> _DESCRIPTION OF THE TASK_
Any picture among the records should be left out, please; retype the rest exactly.

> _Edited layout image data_
+ + + + + + +

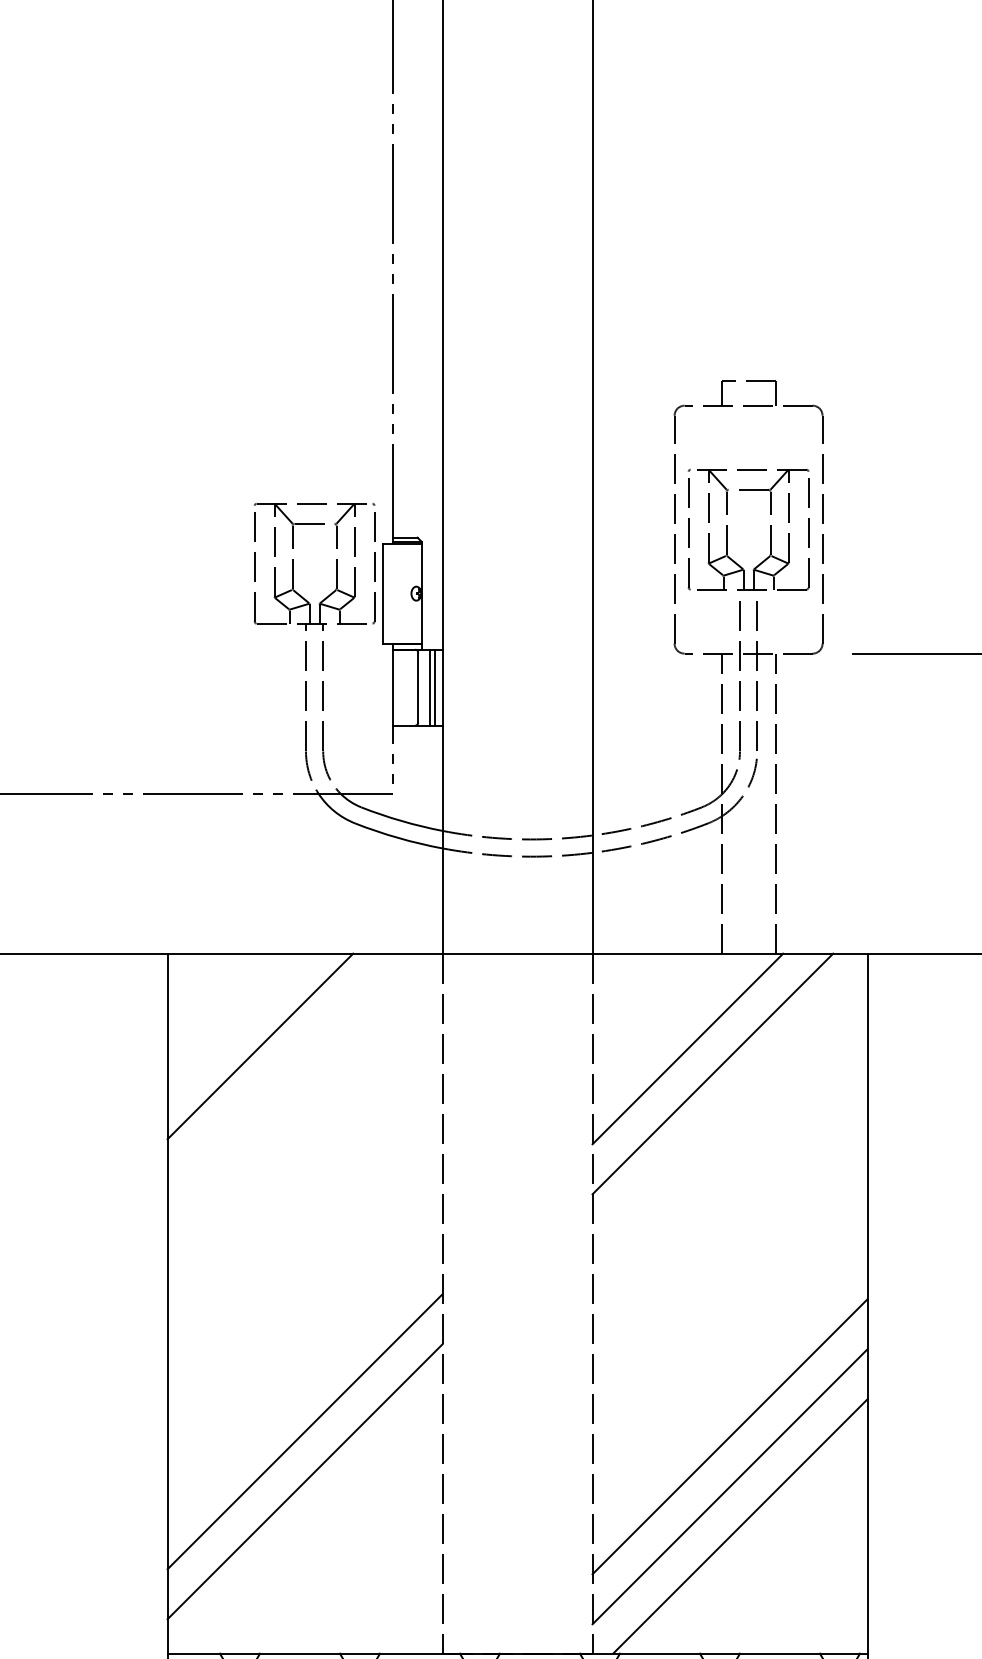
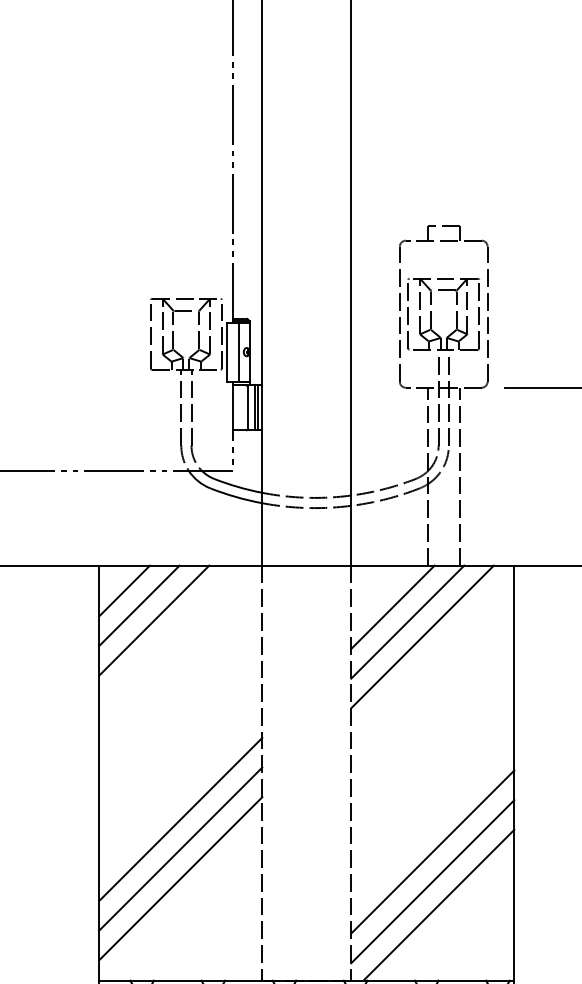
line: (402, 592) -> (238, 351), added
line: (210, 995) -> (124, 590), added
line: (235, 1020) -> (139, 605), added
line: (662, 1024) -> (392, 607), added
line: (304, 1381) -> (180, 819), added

+ + + + + + +

> _RESULT FOR THIS TASK_
line: (402, 592) -> (238, 351), added
line: (210, 995) -> (124, 590), added
line: (235, 1020) -> (139, 605), added
line: (662, 1024) -> (392, 607), added
line: (304, 1381) -> (180, 819), added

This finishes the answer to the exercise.